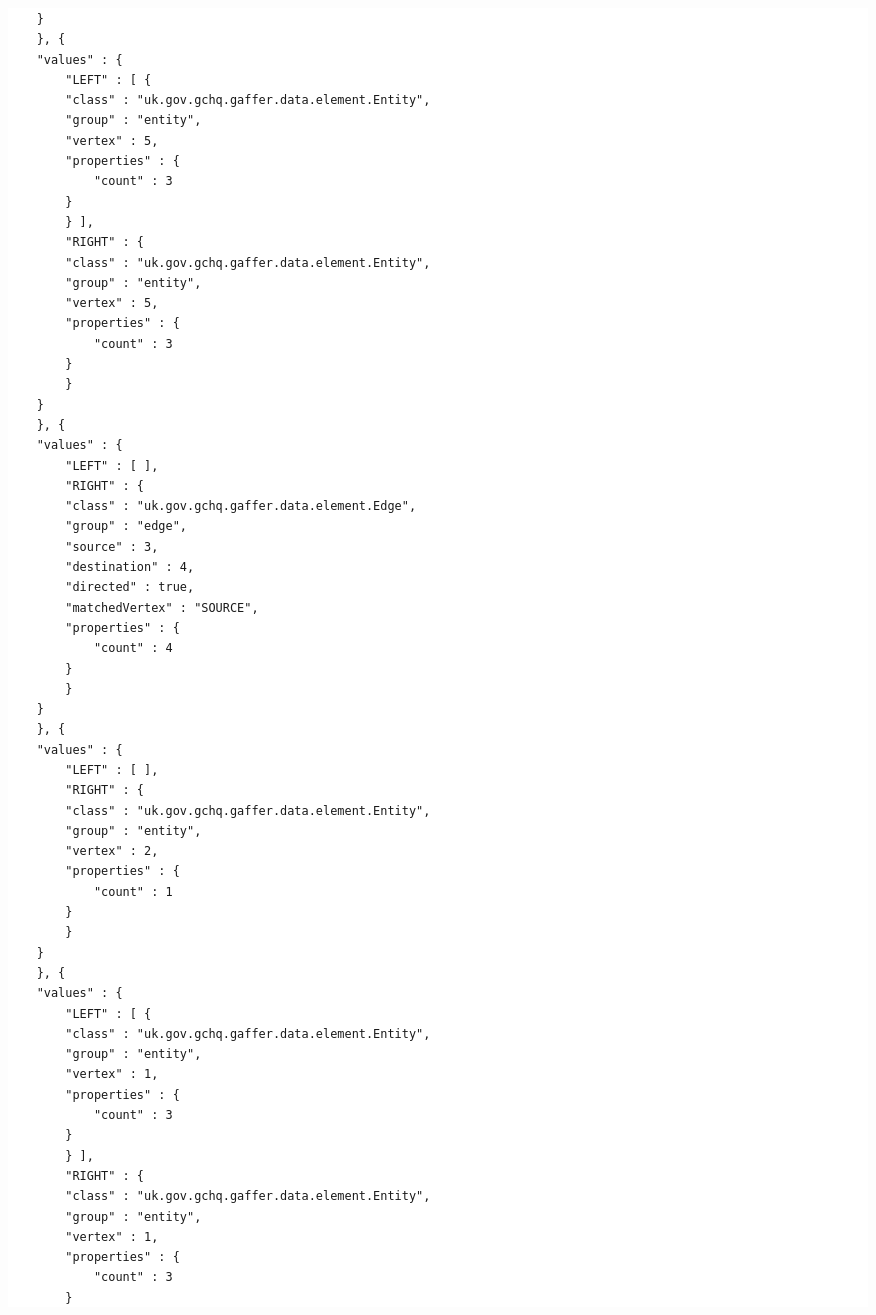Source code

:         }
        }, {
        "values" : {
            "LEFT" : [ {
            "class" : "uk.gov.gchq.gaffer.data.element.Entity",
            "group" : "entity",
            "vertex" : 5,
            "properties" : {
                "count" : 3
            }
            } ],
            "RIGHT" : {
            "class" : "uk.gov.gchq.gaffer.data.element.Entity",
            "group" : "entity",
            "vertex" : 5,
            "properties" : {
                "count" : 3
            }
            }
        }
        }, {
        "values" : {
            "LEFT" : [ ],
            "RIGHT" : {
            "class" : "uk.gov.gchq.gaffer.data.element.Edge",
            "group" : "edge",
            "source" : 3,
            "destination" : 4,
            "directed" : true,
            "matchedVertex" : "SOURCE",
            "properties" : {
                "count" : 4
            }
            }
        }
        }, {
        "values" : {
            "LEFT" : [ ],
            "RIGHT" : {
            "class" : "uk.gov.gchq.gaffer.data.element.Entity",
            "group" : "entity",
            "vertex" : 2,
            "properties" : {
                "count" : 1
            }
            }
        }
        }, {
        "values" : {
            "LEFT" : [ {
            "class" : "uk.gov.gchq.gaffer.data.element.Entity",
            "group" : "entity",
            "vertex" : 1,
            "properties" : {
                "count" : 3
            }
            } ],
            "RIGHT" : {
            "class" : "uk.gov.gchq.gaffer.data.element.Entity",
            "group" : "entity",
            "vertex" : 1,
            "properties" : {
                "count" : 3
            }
========
- **WHAT TO PRODUCE**: When you copy the listing above, reproduce every line exactly and skip the images.

- **RESULT OF THE EXERCISE**:
Source code

:         }
        }, {
        "values" : {
            "LEFT" : [ {
            "class" : "uk.gov.gchq.gaffer.data.element.Entity",
            "group" : "entity",
            "vertex" : 5,
            "properties" : {
                "count" : 3
            }
            } ],
            "RIGHT" : {
            "class" : "uk.gov.gchq.gaffer.data.element.Entity",
            "group" : "entity",
            "vertex" : 5,
            "properties" : {
                "count" : 3
            }
            }
        }
        }, {
        "values" : {
            "LEFT" : [ ],
            "RIGHT" : {
            "class" : "uk.gov.gchq.gaffer.data.element.Edge",
            "group" : "edge",
            "source" : 3,
            "destination" : 4,
            "directed" : true,
            "matchedVertex" : "SOURCE",
            "properties" : {
                "count" : 4
            }
            }
        }
        }, {
        "values" : {
            "LEFT" : [ ],
            "RIGHT" : {
            "class" : "uk.gov.gchq.gaffer.data.element.Entity",
            "group" : "entity",
            "vertex" : 2,
            "properties" : {
                "count" : 1
            }
            }
        }
        }, {
        "values" : {
            "LEFT" : [ {
            "class" : "uk.gov.gchq.gaffer.data.element.Entity",
            "group" : "entity",
            "vertex" : 1,
            "properties" : {
                "count" : 3
            }
            } ],
            "RIGHT" : {
            "class" : "uk.gov.gchq.gaffer.data.element.Entity",
            "group" : "entity",
            "vertex" : 1,
            "properties" : {
                "count" : 3
            }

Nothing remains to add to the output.